I’ve struggled myself at times with my ideas of what is tolerable and what is not. How much do I tolerate and when do I not tolerate? It’s an important issue in our lives. Our tolerance affects our relationships both close and far.

Is it not true that whatever God tolerates, I should tolerate also? And what He doesn’t tolerate, should I not tolerate? I believe this is true, however, I also need to remember that God sees the inner man and I do not. The only inner man I see is my own. Therefore, God can judge the heart of others justly and I cannot.

So when dealing with the heart, I cannot judge. That’s why we find scripture such as this…

Romans 2:
1You, therefore, have no excuse, you who pass judgment on someone else, for at whatever point you judge the other, you are condemning yourself, because you who pass judgment do the same things. 2Now we know that God's judgment against those who do such things is based on truth. 3So when you, a mere man, pass judgment on them and yet do the same things, do you think you will escape God's judgment? 4Or do you show contempt for the riches of his kindness, tolerance and patience, not realizing that God's kindness leads you toward repentance?
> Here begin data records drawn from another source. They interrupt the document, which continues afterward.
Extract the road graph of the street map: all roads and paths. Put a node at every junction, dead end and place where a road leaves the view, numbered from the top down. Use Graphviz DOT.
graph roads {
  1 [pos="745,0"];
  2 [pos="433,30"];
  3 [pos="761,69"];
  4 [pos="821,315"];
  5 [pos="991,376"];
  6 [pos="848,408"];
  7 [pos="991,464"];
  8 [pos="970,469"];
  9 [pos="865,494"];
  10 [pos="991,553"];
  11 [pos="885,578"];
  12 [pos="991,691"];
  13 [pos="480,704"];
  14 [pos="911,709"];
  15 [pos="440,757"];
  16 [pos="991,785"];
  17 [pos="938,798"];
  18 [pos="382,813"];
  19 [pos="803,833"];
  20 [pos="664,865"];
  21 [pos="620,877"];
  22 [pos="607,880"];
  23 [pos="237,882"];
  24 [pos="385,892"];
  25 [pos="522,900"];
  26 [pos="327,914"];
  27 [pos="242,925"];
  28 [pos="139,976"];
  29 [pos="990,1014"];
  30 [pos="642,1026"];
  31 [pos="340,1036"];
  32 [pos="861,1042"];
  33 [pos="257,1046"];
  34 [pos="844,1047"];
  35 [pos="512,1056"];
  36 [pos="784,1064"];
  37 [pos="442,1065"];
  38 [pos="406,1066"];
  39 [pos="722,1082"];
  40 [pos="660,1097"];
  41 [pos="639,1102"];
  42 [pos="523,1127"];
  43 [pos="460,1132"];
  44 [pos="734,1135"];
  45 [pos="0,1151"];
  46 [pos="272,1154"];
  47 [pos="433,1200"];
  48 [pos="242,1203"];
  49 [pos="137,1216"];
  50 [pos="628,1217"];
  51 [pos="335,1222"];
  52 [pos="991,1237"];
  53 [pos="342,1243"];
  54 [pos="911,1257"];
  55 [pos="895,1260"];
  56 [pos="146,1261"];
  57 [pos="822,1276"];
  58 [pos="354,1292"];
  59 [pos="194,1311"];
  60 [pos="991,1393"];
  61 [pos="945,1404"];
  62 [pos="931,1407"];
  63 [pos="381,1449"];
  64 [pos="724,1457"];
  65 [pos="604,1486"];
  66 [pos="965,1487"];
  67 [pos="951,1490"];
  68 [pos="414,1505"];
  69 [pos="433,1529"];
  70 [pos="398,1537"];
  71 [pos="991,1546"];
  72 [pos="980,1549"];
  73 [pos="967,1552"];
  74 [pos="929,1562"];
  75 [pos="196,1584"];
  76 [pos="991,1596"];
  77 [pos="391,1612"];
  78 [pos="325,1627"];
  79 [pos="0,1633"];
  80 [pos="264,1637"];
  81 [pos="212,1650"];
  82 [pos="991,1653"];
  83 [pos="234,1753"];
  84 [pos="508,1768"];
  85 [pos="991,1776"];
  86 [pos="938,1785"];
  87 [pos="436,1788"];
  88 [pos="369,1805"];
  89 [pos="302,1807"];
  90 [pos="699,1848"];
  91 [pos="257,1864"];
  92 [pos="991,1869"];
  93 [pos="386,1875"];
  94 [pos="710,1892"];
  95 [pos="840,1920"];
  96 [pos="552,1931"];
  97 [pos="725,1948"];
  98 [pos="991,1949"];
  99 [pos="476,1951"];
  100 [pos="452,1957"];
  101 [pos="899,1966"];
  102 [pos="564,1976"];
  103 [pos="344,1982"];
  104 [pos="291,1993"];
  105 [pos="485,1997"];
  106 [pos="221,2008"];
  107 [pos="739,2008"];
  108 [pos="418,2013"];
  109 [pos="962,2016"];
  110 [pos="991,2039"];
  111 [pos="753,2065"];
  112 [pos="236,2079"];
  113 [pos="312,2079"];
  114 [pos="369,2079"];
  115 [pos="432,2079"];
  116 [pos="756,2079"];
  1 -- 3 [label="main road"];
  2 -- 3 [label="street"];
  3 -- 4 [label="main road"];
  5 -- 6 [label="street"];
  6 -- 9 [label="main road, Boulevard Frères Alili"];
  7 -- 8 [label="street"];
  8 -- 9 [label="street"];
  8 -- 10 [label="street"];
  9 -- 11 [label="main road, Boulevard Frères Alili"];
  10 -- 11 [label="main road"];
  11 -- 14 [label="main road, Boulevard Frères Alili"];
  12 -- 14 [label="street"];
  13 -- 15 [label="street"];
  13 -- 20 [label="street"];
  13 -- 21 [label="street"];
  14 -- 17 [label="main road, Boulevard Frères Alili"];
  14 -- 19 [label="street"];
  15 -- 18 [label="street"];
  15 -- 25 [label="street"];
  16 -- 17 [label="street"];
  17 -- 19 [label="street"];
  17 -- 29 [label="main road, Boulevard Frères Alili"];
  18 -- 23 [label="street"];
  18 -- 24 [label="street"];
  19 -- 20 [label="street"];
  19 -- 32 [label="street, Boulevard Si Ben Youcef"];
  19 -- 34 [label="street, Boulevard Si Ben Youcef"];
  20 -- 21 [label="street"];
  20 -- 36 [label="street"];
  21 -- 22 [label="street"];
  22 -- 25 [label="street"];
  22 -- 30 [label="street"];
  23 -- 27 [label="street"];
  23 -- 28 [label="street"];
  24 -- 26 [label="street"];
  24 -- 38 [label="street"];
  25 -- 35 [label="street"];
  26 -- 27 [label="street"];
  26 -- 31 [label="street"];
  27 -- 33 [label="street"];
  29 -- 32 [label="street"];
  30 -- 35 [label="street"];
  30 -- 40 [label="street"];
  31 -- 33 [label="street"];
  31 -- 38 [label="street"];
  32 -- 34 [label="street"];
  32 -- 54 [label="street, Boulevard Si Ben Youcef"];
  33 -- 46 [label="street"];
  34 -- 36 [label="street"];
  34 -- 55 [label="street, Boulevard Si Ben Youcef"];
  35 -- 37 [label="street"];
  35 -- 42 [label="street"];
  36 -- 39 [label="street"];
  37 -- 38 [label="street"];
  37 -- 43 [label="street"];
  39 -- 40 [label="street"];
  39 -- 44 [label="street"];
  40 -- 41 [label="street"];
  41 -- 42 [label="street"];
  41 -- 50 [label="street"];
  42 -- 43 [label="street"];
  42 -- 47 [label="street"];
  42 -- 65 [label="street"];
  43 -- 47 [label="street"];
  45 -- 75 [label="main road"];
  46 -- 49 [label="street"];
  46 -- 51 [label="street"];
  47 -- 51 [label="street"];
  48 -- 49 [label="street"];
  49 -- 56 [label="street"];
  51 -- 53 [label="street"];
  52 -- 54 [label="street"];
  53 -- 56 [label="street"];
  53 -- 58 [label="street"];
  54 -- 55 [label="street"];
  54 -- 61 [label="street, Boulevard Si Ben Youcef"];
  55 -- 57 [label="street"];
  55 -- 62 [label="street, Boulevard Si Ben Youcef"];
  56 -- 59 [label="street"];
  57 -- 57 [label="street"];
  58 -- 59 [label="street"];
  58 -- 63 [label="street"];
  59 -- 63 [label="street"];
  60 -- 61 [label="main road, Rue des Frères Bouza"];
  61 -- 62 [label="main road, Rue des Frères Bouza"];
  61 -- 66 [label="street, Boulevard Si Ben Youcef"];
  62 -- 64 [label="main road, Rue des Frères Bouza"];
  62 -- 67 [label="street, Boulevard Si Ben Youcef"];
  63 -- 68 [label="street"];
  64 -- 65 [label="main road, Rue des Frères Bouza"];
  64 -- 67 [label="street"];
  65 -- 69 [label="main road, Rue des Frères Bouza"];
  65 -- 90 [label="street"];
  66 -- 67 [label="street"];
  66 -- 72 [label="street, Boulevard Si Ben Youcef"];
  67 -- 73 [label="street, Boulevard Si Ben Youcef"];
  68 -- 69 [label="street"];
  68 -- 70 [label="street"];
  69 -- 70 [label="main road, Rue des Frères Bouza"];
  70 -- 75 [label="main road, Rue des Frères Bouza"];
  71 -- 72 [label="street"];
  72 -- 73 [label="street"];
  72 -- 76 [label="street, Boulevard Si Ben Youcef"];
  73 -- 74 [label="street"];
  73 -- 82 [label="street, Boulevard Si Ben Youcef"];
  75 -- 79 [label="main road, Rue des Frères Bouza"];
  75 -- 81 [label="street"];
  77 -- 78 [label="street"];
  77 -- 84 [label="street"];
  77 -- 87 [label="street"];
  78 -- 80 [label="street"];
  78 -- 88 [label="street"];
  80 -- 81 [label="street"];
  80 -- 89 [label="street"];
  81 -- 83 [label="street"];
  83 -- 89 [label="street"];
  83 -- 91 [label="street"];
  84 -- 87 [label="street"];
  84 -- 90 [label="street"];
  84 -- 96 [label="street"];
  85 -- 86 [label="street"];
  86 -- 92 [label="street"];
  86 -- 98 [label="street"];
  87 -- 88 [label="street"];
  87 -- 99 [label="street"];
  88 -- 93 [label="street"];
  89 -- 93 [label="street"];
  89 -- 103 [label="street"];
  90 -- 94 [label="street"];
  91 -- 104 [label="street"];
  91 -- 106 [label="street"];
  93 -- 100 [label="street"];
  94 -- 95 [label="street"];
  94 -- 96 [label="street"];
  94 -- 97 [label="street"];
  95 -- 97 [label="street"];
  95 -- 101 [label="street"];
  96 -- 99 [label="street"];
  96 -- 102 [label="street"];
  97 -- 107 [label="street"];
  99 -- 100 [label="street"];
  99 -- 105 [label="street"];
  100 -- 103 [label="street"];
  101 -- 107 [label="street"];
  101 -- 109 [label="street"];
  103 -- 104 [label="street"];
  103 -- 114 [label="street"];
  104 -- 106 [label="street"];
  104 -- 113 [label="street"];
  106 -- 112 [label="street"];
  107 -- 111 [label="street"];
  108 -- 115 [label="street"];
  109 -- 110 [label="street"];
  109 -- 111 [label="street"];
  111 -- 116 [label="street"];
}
Some may argue with me that this should assure us that we should tolerate all people. Some would say that we can’t judge others and therefore must tolerate all things. But I don’t completely buy that. What God’s word says is that we cannot judge the heart. There are many other scriptures that take an extremely judgmental view…

Revelation 2:
2I know your deeds, your hard work and your perseverance. I know that you cannot tolerate wicked men, that you have tested those who claim to be apostles but are not, and have found them false. 3You have persevered and have endured hardships for my name, and have not grown weary.

There are situations when people are not to be tolerated and God finds that honorable.
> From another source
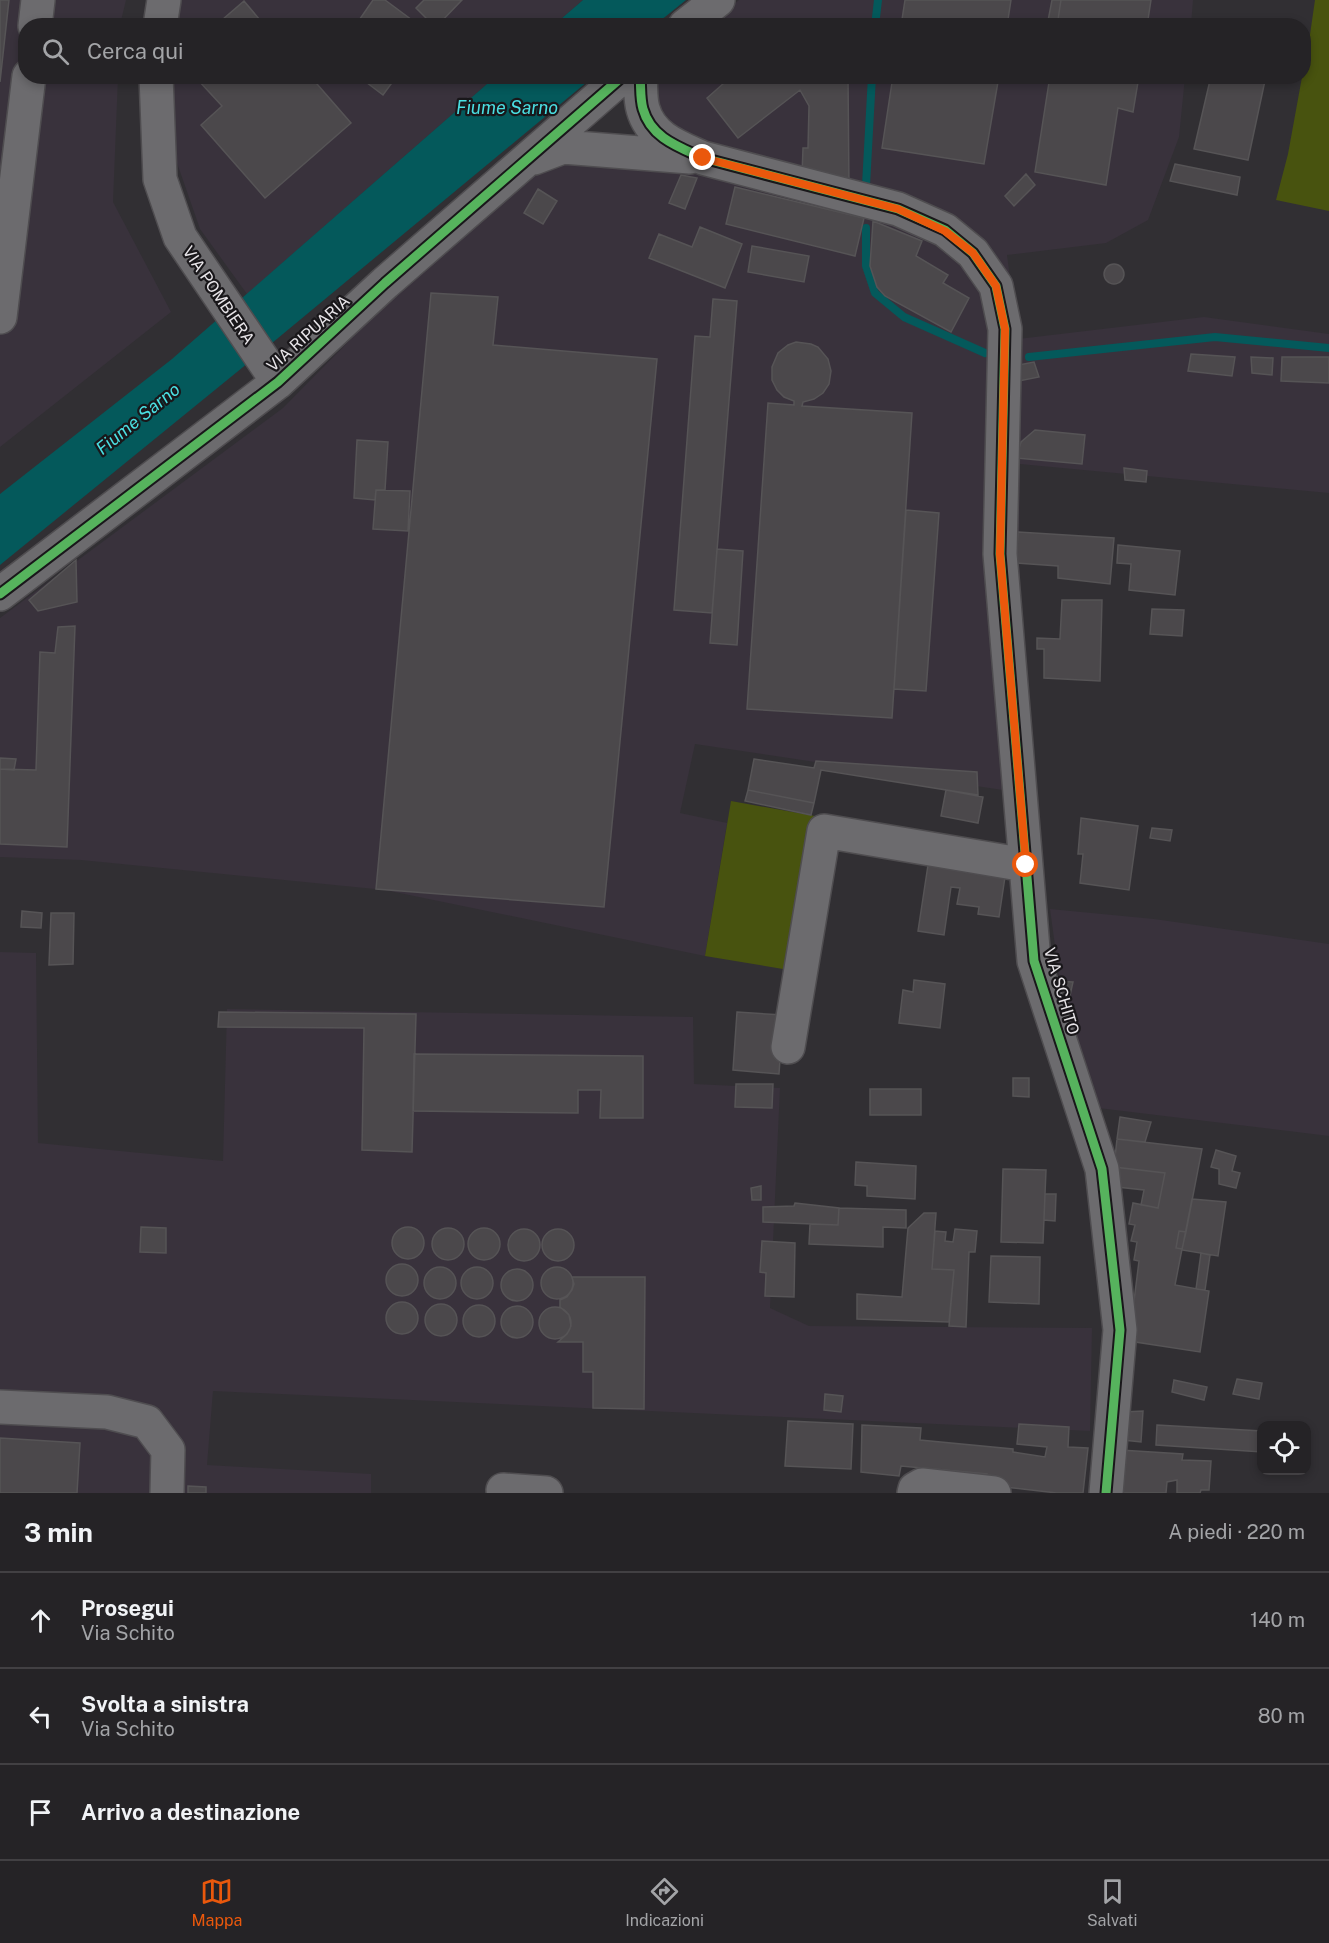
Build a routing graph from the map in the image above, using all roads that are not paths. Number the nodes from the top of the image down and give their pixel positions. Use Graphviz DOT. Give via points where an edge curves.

So what’s the difference and how should I define my tolerance of others? What do I tolerate and what do I not tolerate?

I believe it comes down to a simple solution. I believe it is a godly solution for God is both tolerant and intolerant. Here is how I view God’s tolerance and this is the model I believe we should use likewise:

I should tolerate everyone’s heart. I should not tolerate everyone’s ideas.

God sees us as clay, as changeable, moldable. But ideas are constant, unchangeable. Ideas are either truth or not truth. People’s hearts can believe in something false and later discover truth.

You and I should be tolerable of people, but not tolerable of all their ideas. I can tolerate someone in love and disagree with him or her on their ideas at the same time.

Jesus Christ tolerated many wicked people – prostitutes, cheating tax collectors, and even the demon possessed. But Jesus never tolerated ideas that were not of God. He blatantly denounced the ideas of the Pharisees and Sadducees.

In our world there are many ideas about God, about religion. I encourage you to find resolve and be intolerant to ideas that are not of God.

At the same time, I encourage you to be tolerant of people’s hearts. See them like God sees – as someone who God can change through truth, love and patience.

Remember that God tolerated you and I. In the same way, we should tolerate others. Yet God still does not tolerate the ungodly things in our lives. We shouldn’t either.